• Task goal: The full set of lines below has to be duplicated exactly, with no picture kept.

• Information shown:
■ ■ ■ ■ ■ ■ ■
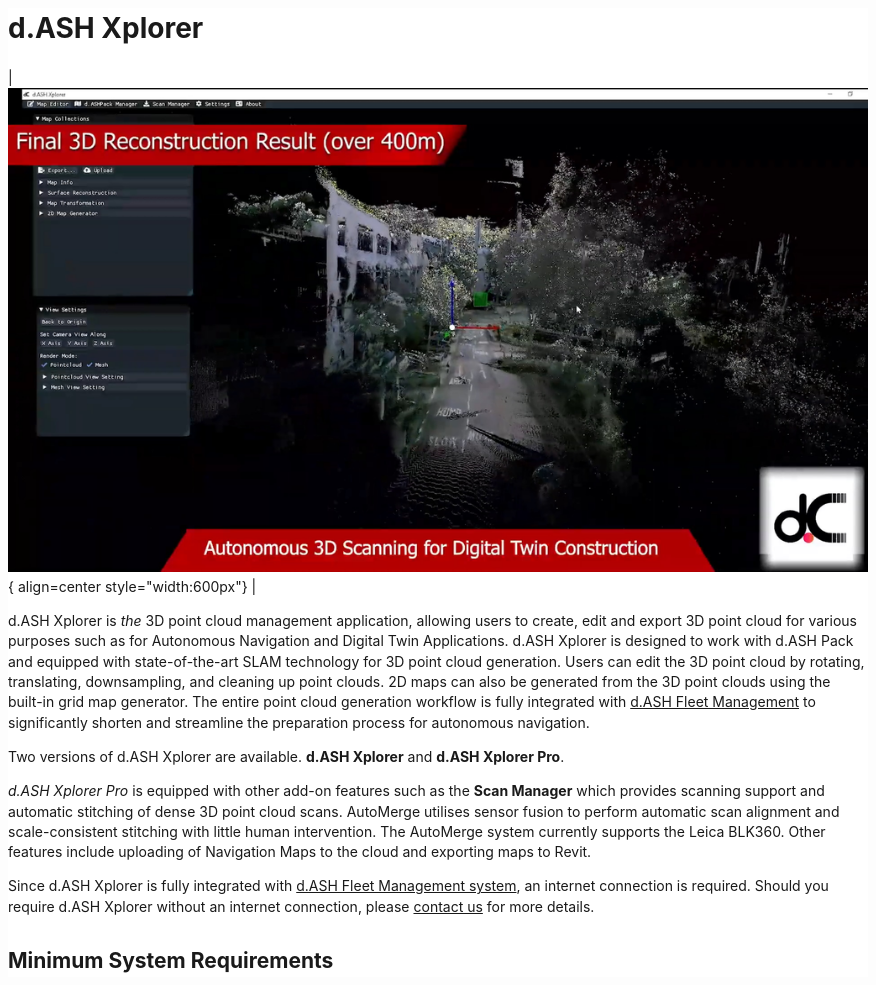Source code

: # d.ASH Xplorer

| ![Screenshot](img/xplorer-twin.jpg){ align=center style="width:600px"} |

d.ASH Xplorer is *the* 3D point cloud management application, allowing users to create, edit and export 3D point cloud for various purposes such as for Autonomous Navigation and Digital Twin Applications. d.ASH Xplorer is designed to work with d.ASH Pack and equipped with state-of-the-art SLAM technology for 3D point cloud generation. Users can edit the 3D point cloud by rotating, translating, downsampling, and cleaning up point clouds. 2D maps can also be generated from the 3D point clouds using the built-in grid map generator. The entire point cloud generation workflow is fully integrated with [d.ASH Fleet Management](https://www.dconstruct.co/products) to significantly shorten and streamline the preparation process for autonomous navigation.

Two versions of d.ASH Xplorer are available. **d.ASH Xplorer** and **d.ASH Xplorer Pro**.

*d.ASH Xplorer Pro* is equipped with other add-on features such as the **Scan Manager** which provides scanning support and automatic stitching of dense 3D point cloud scans. AutoMerge utilises sensor fusion to perform automatic scan alignment and scale-consistent stitching with little human intervention. The AutoMerge system currently supports the Leica BLK360. Other features include uploading of Navigation Maps to the cloud and exporting maps to Revit.

Since d.ASH Xplorer is fully integrated with [d.ASH Fleet Management system](https://www.dconstruct.co/products), an internet connection is required. Should you require d.ASH Xplorer without an internet connection, please [contact us](mailto:hello@dconstruct.ai) for more details.

## Minimum System Requirements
■ ■ ■ ■ ■ ■ ■
• Solution:
Source code

: # d.ASH Xplorer

| ![Screenshot](img/xplorer-twin.jpg){ align=center style="width:600px"} |

d.ASH Xplorer is *the* 3D point cloud management application, allowing users to create, edit and export 3D point cloud for various purposes such as for Autonomous Navigation and Digital Twin Applications. d.ASH Xplorer is designed to work with d.ASH Pack and equipped with state-of-the-art SLAM technology for 3D point cloud generation. Users can edit the 3D point cloud by rotating, translating, downsampling, and cleaning up point clouds. 2D maps can also be generated from the 3D point clouds using the built-in grid map generator. The entire point cloud generation workflow is fully integrated with [d.ASH Fleet Management](https://www.dconstruct.co/products) to significantly shorten and streamline the preparation process for autonomous navigation.

Two versions of d.ASH Xplorer are available. **d.ASH Xplorer** and **d.ASH Xplorer Pro**.

*d.ASH Xplorer Pro* is equipped with other add-on features such as the **Scan Manager** which provides scanning support and automatic stitching of dense 3D point cloud scans. AutoMerge utilises sensor fusion to perform automatic scan alignment and scale-consistent stitching with little human intervention. The AutoMerge system currently supports the Leica BLK360. Other features include uploading of Navigation Maps to the cloud and exporting maps to Revit.

Since d.ASH Xplorer is fully integrated with [d.ASH Fleet Management system](https://www.dconstruct.co/products), an internet connection is required. Should you require d.ASH Xplorer without an internet connection, please [contact us](mailto:hello@dconstruct.ai) for more details.

## Minimum System Requirements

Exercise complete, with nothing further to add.